Motivational Enhancement Therapy (MET), according to the National Institute on Drug Abuse, “is a counseling approach that helps individuals resolve their ambivalence about engaging in treatment and stopping their drug use.”
It is a method offering more to the substance abuser than simply the traditional 12-step programs of Alcoholics or Narcotics Anonymous (AA, NA). “This approach aims to evoke rapid and internally motivated change, rather than guide the patient stepwise through the recovery process.”
MET is based on principles of Motivational Interviewing (an approach developed by William R. Miller and Stephen Rollnick, clinical psychologists treating problem drinkers). It elicits self-motivational statements in early discussion sessions. This is done to “build a plan for change” based on the patient’s observable commitment and verbal expressions of some level of movement toward healing surrounding the problem.

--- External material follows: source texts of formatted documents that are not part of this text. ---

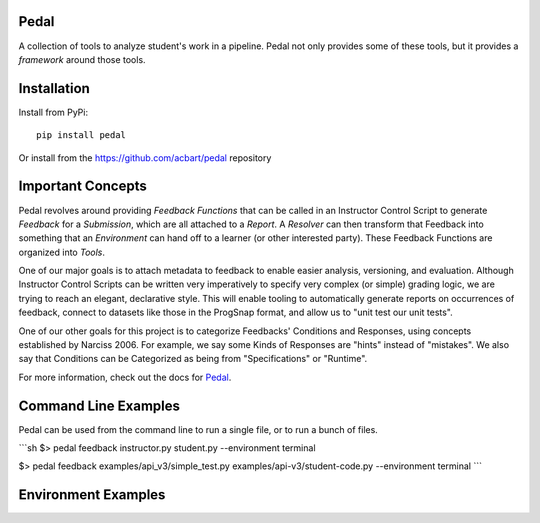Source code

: Pedal
=====

.. image:: https://github.com/pedal-edu/pedal/workflows/Test%20and%20Lint/badge.svg
    :alt: Unit Tests for 3.6, 3.7, 3.8, 3.9


.. image:: https://github.com/pedal-edu/pedal/workflows/Build%20Documentation/badge.svg
    :alt: Documentation

A collection of tools to analyze student's work in a pipeline.
Pedal not only provides some of these tools, but it provides a *framework*
around those tools.

Installation
============

Install from PyPi::
    
    pip install pedal

Or install from the https://github.com/acbart/pedal repository

Important Concepts
==================

Pedal revolves around providing *Feedback Functions* that can be called in an
Instructor Control Script to generate *Feedback* for a *Submission*, which are
all attached to a *Report*. A *Resolver* can then transform that Feedback into
something that an *Environment* can hand off to a learner (or other interested
party). These Feedback Functions are organized into *Tools*.

.. image:: https://raw.githubusercontent.com/pedal-edu/pedal/master/docsrc/_static/pedal-overview-v3.png

One of our major goals is to attach metadata to feedback to enable easier
analysis, versioning, and evaluation. Although Instructor Control Scripts can
be written very imperatively to specify very complex (or simple) grading logic,
we are trying to reach an elegant, declarative style. This will enable tooling
to automatically generate reports on occurrences of feedback, connect to
datasets like those in the ProgSnap format, and allow us to "unit test our
unit tests".

One of our other goals for this project is to categorize Feedbacks' Conditions
and Responses, using concepts established by Narciss 2006. For example, we
say some Kinds of Responses are "hints" instead of "mistakes". We also say
that Conditions can be Categorized as being from "Specifications" or
"Runtime".

For more information, check out the docs for Pedal_.

.. _Pedal: https://pedal-edu.github.io/pedal

Command Line Examples
=====================

Pedal can be used from the command line to run a single file, or to run a bunch of files.

```sh
$> pedal feedback instructor.py student.py --environment terminal

$> pedal feedback examples/api_v3/simple_test.py examples/api-v3/student-code.py --environment terminal
```

Environment Examples
====================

This therapeutic approach specifically engages the patient in the process of putting a plan forward based on person-centered motivations, as opposed to societal. ((As such, it evokes the work of educator John Dewey and psychologist Carl Rogers.)) In uniquely not reiterating the 12-step approach, it can appeal to those having problems following a rote program that does not fully speak to them.
After all, the 12-step approach doesn’t work for everyone.
Developing problem-solving and interpersonal skills is a core component of the therapy. Often, this is introduced early on, in order to initially get past the denial of any substance abuse problem. In a sense, the therapist is guiding the patient to see for himself that there is a problem — all based on discovering what motivates the individual to live life as he or she is currently.
Enlightenment can only occur if an individual wants to learn (John Dewey), and MET is centered around this insight. Once initial resistance has been countered — by reflecting back the patient’s own statements about desiring better outcomes — learning can really take off. An introduction of behavioral techniques can be nicely mixed in to support the patient’s ability to better fend for himself when tempted by chemical or old, bad habitual patterns.
Therapists using this approach will often encourage partners and family to attend some sessions as well. This is to support the patient’s thinking and behavioral process changes, as well as to learn techniques for themselves. ((Those techniques could be to draw out the patient’s experience and feelings, or to find coping mechanisms as an addict’s or alcoholic’s family member, based on the MET approach.))
MET often is used in conjunction with other cognitive behavioral approaches to problems; indeed its application can be much further-reaching than simply for substance abuse. It also has points of connectedness with dialectical behavior therapy-based approaches — utilizing principles akin to mindfulness and distress tolerance in session explorations.
Motivational Enhancement Therapy could go a long way toward offering new insights to those affected by the varied symptomatology of many mental illnesses, as well as interpersonal and professional human relations. Its applications are beginning to be far-reaching, as a simple search online will prove, with its healing offered toward everything from anxiety and depression to breathing problems connected to needed lifestyle change.